INSTRUCTIONS TO FOLLOW
Wherever the word "patent" shows up in the data, report the line it sits in.

RECORDS TO PROCESS

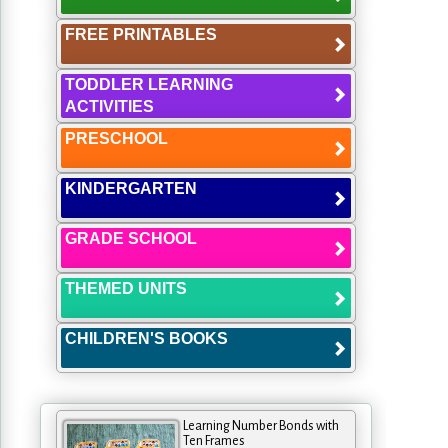
FREE PRINTABLES
TODDLER LEARNING
ACTIVITIES
PRESCHOOL
KINDERGARTEN
GRADE SCHOOL
THEMED UNITS
CHILDREN'S BOOKS
Learning Number Bonds with
Ten Frames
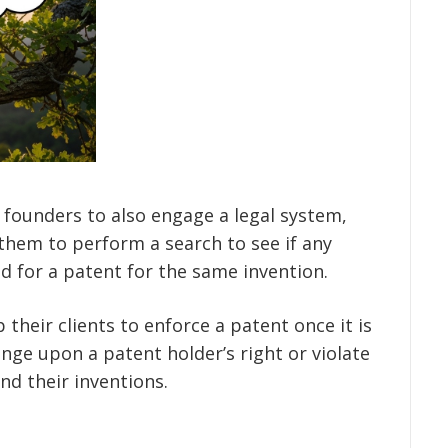
 founders to also engage a legal system,
them to perform a search to see if any
d for a patent for the same invention.
 their clients to enforce a patent once it is
nge upon a patent holder’s right or violate
nd their inventions.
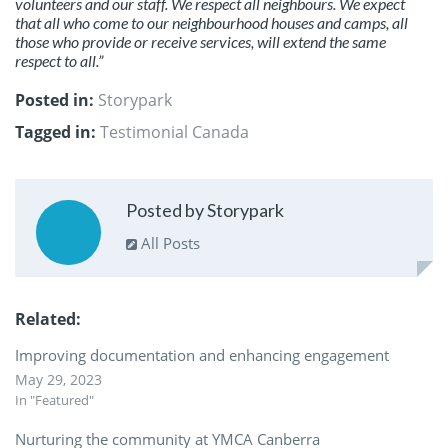
volunteers and our staff. We respect all neighbours. We expect
that all who come to our neighbourhood houses and camps, all
those who provide or receive services, will extend the same
respect to all.”
Posted in:
Storypark
Tagged in:
Testimonial Canada
Posted by Storypark
All Posts
Related
Improving documentation and enhancing engagement
May 29, 2023
In "Featured"
Nurturing the community at YMCA Canberra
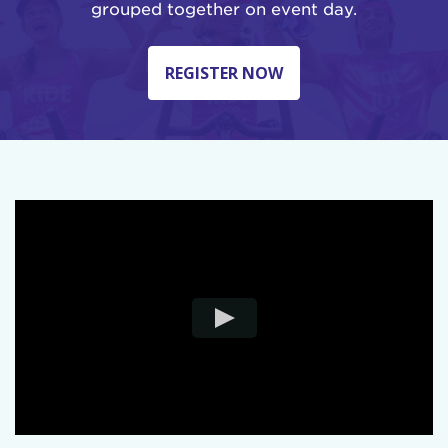
grouped together on event day.
REGISTER NOW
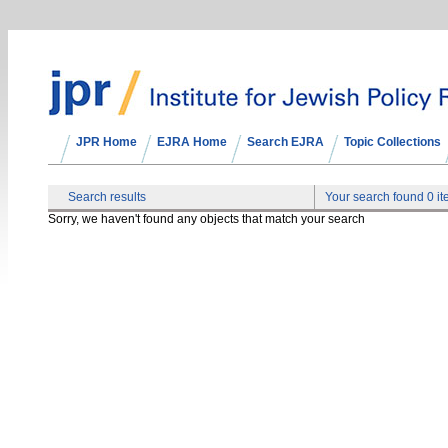
JPR Home
EJRA Home
Search EJRA
Topic Collections
Search results
Your search found 0 i
Sorry, we haven't found any objects that match your search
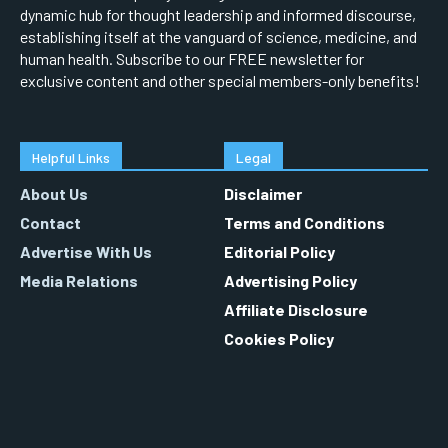
dynamic hub for thought leadership and informed discourse,
establishing itself at the vanguard of science, medicine, and
human health. Subscribe to our FREE newsletter for
exclusive content and other special members-only benefits!
Helpful Links
Legal
About Us
Disclaimer
Contact
Terms and Conditions
Advertise With Us
Editorial Policy
Media Relations
Advertising Policy
Affiliate Disclosure
Cookies Policy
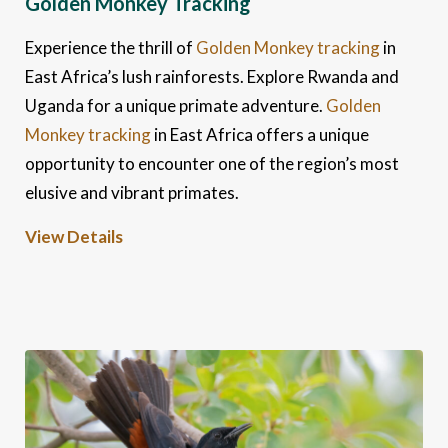
Golden Monkey Tracking
Experience the thrill of
Golden Monkey tracking
in
East Africa’s lush rainforests. Explore Rwanda and
Uganda for a unique primate adventure.
Golden
Monkey tracking
in East Africa offers a unique
opportunity to encounter one of the region’s most
elusive and vibrant primates.
View Details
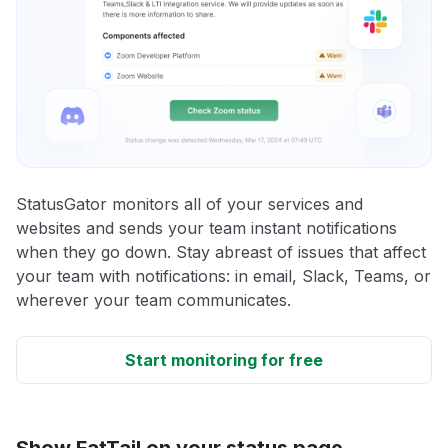
StatusGator monitors all of your services and
websites and sends your team instant notifications
when they go down. Stay abreast of issues that affect
your team with notifications: in email, Slack, Teams, or
wherever your team communicates.
Start monitoring for free
Show FatTail on your status page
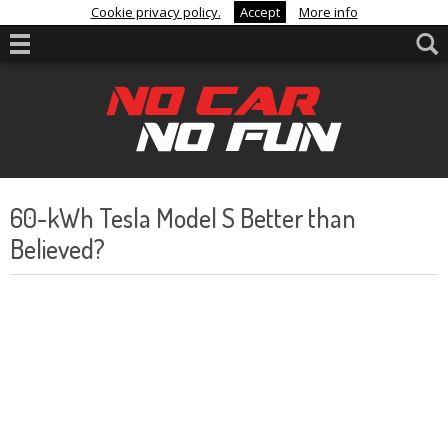
Cookie privacy policy.
Accept
More info
60-kWh Tesla Model S Better than
Believed?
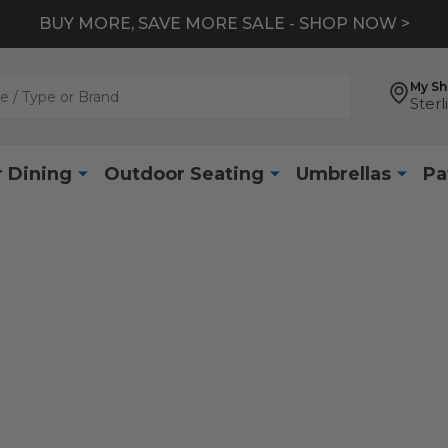
BUY MORE, SAVE MORE SALE - SHOP NOW >
My S
Sterl
 Dining
Outdoor Seating
Umbrellas
Pa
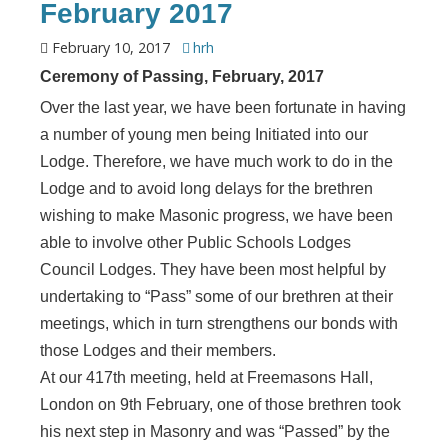
February 2017
February 10, 2017
hrh
Ceremony of Passing, February, 2017
Over the last year, we have been fortunate in having
a number of young men being Initiated into our
Lodge. Therefore, we have much work to do in the
Lodge and to avoid long delays for the brethren
wishing to make Masonic progress, we have been
able to involve other Public Schools Lodges
Council Lodges. They have been most helpful by
undertaking to “Pass” some of our brethren at their
meetings, which in turn strengthens our bonds with
those Lodges and their members.
At our 417th meeting, held at Freemasons Hall,
London on 9th February, one of those brethren took
his next step in Masonry and was “Passed” by the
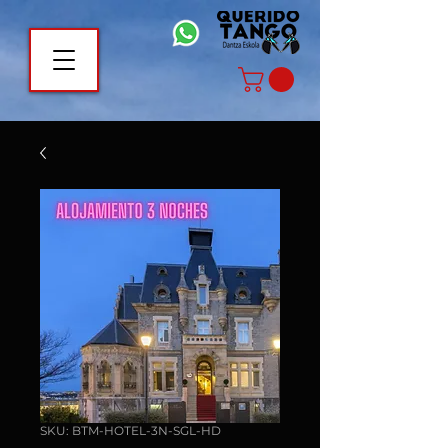
SKU: BTM-HOTEL-3N-SGL-HD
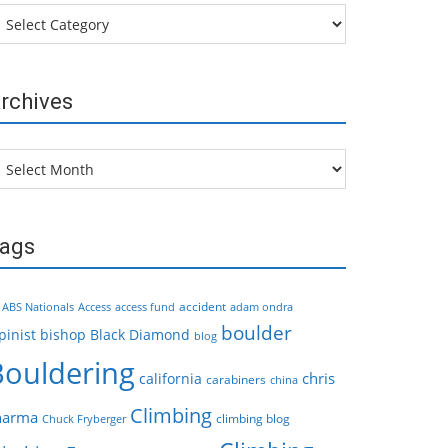
tegories
rchives
chives
ags
accident
ABS Nationals
Access
access fund
adam ondra
boulder
pinist
bishop
Black Diamond
blog
Bouldering
chris
california
carabiners
china
Climbing
harma
climbing blog
Chuck Fryberger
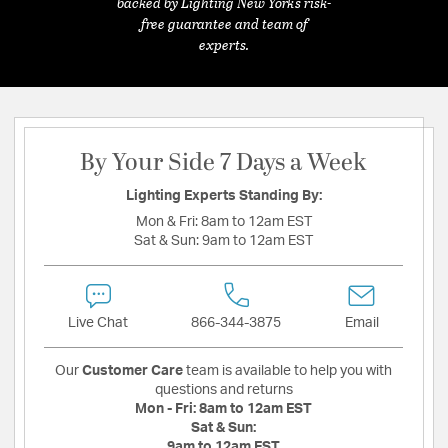
backed by Lighting New York's risk-
free guarantee and team of
experts.
By Your Side 7 Days a Week
Lighting Experts Standing By:
Mon & Fri:
8am to 12am EST
Sat & Sun:
9am to 12am EST
Live Chat
866-344-3875
Email
Our
Customer Care
team is available to help you with
questions and returns
Mon - Fri:
8am to 12am EST
Sat & Sun:
9am to 12am EST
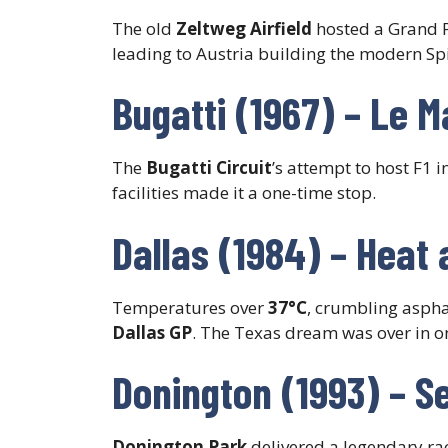
The old
Zeltweg Airfield
hosted a Grand P
leading to Austria building the modern Spi
Bugatti (1967) – Le 
The
Bugatti Circuit
’s attempt to host F1
facilities made it a one-time stop.
Dallas (1984) – Heat 
Temperatures over
37°C
, crumbling aspha
Dallas GP
. The Texas dream was over in o
Donington (1993) – S
Donington Park
delivered a legendary ra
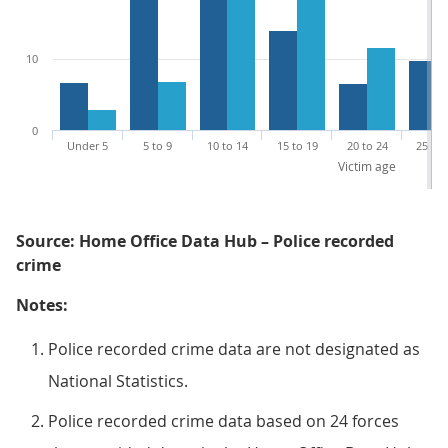
10
0
Under 5
5 to 9
10 to 14
15 to 19
20 to 24
25 to 
Victim age
Source: Home Office Data Hub – Police recorded
crime
Notes:
Police recorded crime data are not designated as
National Statistics.
Police recorded crime data based on 24 forces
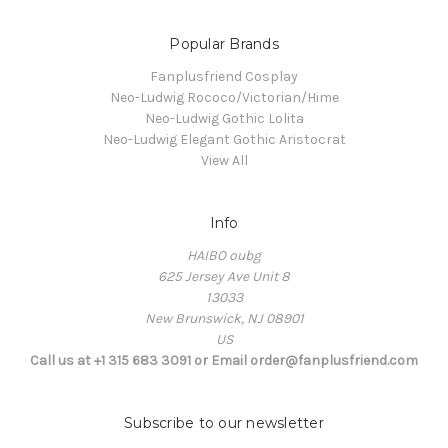
Popular Brands
Fanplusfriend Cosplay
Neo-Ludwig Rococo/Victorian/Hime
Neo-Ludwig Gothic Lolita
Neo-Ludwig Elegant Gothic Aristocrat
View All
Info
HAIBO oubg
625 Jersey Ave Unit 8
13033
New Brunswick, NJ 08901
US
Call us at +1 315 683 3091 or Email order@fanplusfriend.com
Subscribe to our newsletter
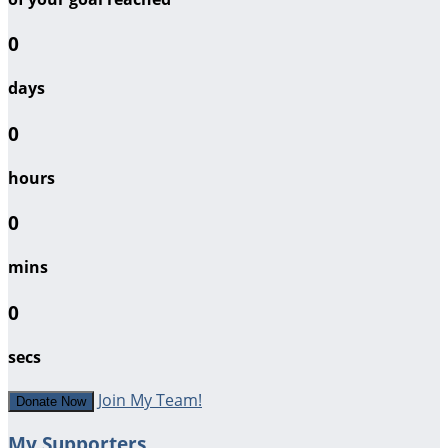
0
days
0
hours
0
mins
0
secs
Join My Team!
Donate Now
My Supporters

RESULT OF THE EXERCISE
d for a patent for the same invention.
 their clients to enforce a patent once it is
nge upon a patent holder’s right or violate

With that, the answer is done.